WORK INSTRUCTION
Find each line in the entries below that contains the word "Artisan", and copy those lines. Case counts, so a line that has the word only in different capitalization does not qualify.

+--

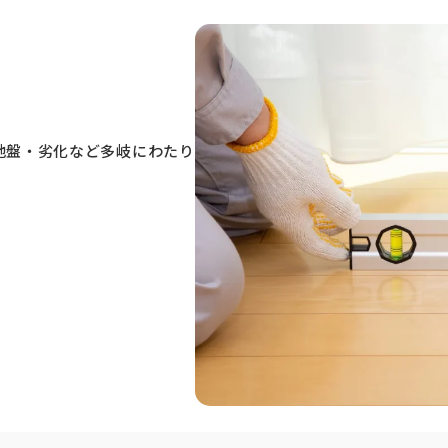
地盤・劣化など多岐にわたり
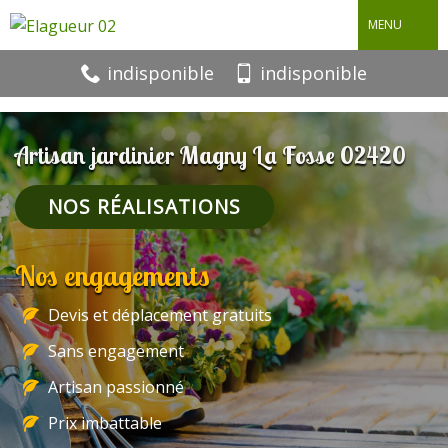
MENU
indisponible
indisponible
Artisan jardinier Magny La Fosse 02420
NOS RÉALISATIONS
Nos engagements
Devis et déplacement gratuits
Sans engagement
Artisan passionné
Prix imbattable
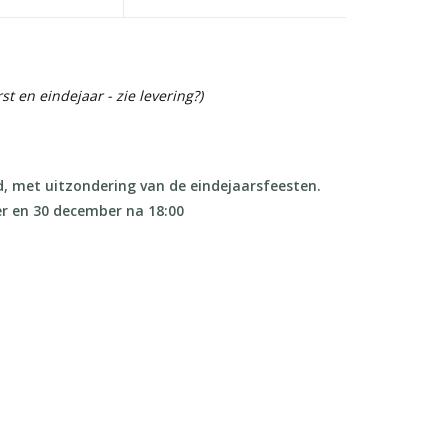
st en eindejaar - zie levering?)
d, met uitzondering van de eindejaarsfeesten.
er en 30 december na 18:00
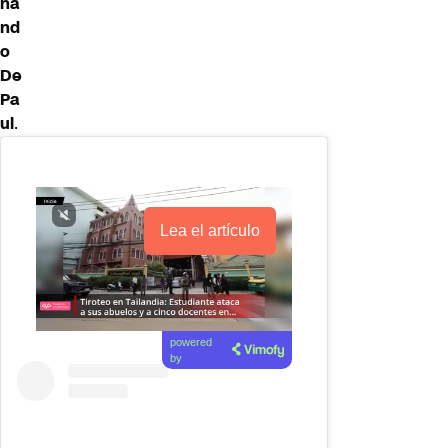
na
nd
o
De
Pa
ul
.
Lea el artículo
powered
by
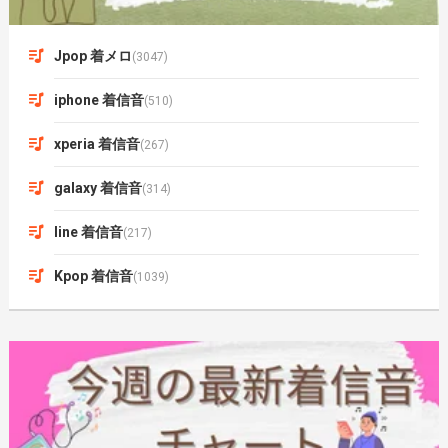
Jpop 着メロ
(3047)
iphone 着信音
(510)
xperia 着信音
(267)
galaxy 着信音
(314)
line 着信音
(217)
Kpop 着信音
(1039)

+--

THE ANSWER
Artisan jardinier Magny La Fosse 02420
Artisan passionné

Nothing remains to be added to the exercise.